The existence of homoiōma could also be reasoned by the demonstrations of cross-modal neuroplasticity, as evidenced by neuroimaging [5,20,26,62] and sensory substitution [63,64,65] studies [5]. For instance, it has been recently argued that the creation of new connections between the occipital cortex and areas of the brain involved in auditory or haptic processing, and/or the unmasking of existing connections, which are normally inhibited in the presence of vision [25,66,67], may, in the blind, enable integration of nonvisual sensory inputs to generate any such visuo-spatial images [5]. Moreover, parts of the occipital cortex, such as the V1 region, have been shown to undergo cross-modal plastic adaptation in the congenitally blind, and to contribute to nonvisual processing [18,23,25]. However, other occipital areas—such as the extrastriate body area [19], the lateral occipital tactile-visual area [68], and the fusiform and inferior temporal gyri [26] maintain the higher-order, multisensory integration functions that they have in the sighted, and, therefore, presumably at least in part, may contribute to the formation of our reported oneiric homoiōma.

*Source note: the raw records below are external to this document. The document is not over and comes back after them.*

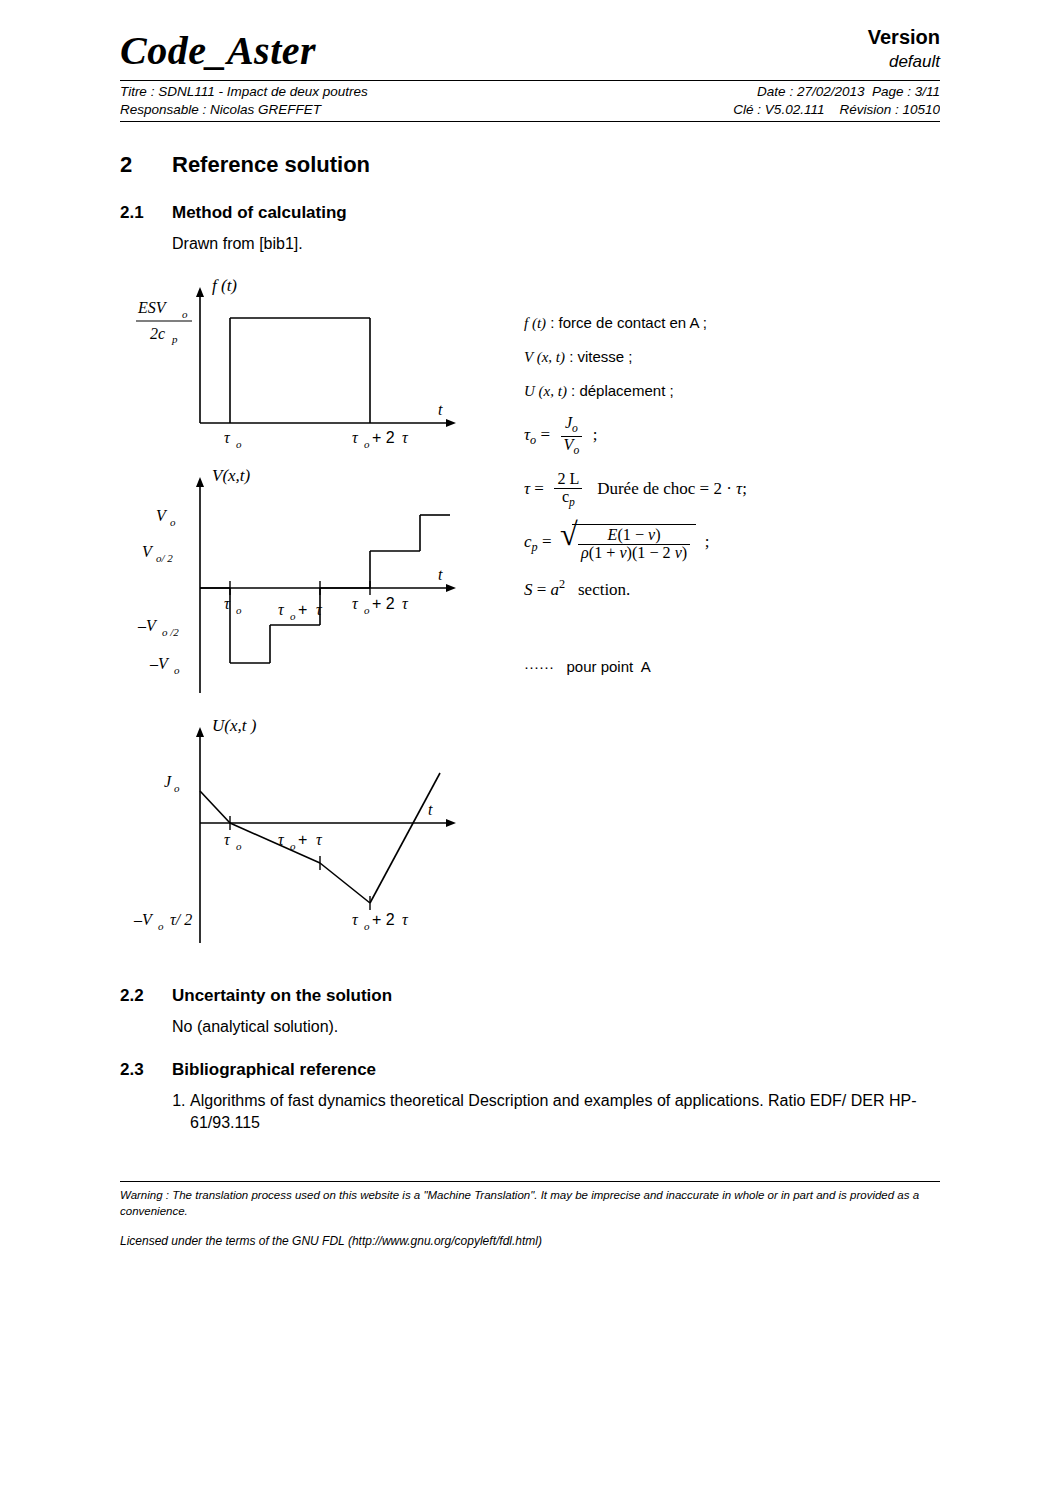Code_Aster
Version
default
Titre : SDNL111 - Impact de deux poutres
Date : 27/02/2013 Page : 3/11
Responsable : Nicolas GREFFET
Clé : V5.02.111 Révision : 10510
2 Reference solution
2.1 Method of calculating
Drawn from [bib1].
f (t) t ESV o 2c p τ o τ o + 2 τ V(x,t) t V o V o/ 2 –V o /2 –V o τ o τ o + τ τ o + 2 τ U(x,t ) t J o –V o τ/ 2 τ o τ o + τ τ o + 2 τ
f (t) : force de contact en A ;
V (x, t) : vitesse ;
U (x, t) : déplacement ;
τo = Jo Vo ;
τ = 2 L cp Durée de choc = 2 · τ;
cp = E(1 − ν) ρ(1 + ν)(1 − 2 ν) ;
S = a2 section.
······ pour point A
2.2 Uncertainty on the solution
No (analytical solution).
2.3 Bibliographical reference
Algorithms of fast dynamics theoretical Description and examples of applications. Ratio EDF/ DER HP-61/93.115
Warning : The translation process used on this website is a "Machine Translation". It may be imprecise and inaccurate in whole or in part and is provided as a convenience.
Licensed under the terms of the GNU FDL (http://www.gnu.org/copyleft/fdl.html)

Finally, despite obvious limitations of our small cross-sectional study that compared individuals from different time eras, sex/gender, and ages, hence, restricting claims of any causality, we propose that our findings are supportive of the presence of homoiōma, or oneiric visual-like imagery in congenitally blind people. However, it remains that other equally plausible alternative explanations cannot be currently excluded, including those arguing for amodal spatial representations in visual cortices of congenitally blind people [69], and those stating that visual-like imagery in the dream reports of blind people may only be understood in metaphorical terms [16]. Nonetheless, it is hoped that our findings will support the growing calls for multicentre and multimodal imaging studies of dreaming and sleep physiology in congenitally blind people. Deciphering the mechanistic nature and the genesis of homoiōma may open new possibility in the utilisation of neuroplasticity and its potential role for treatment of neurodisability.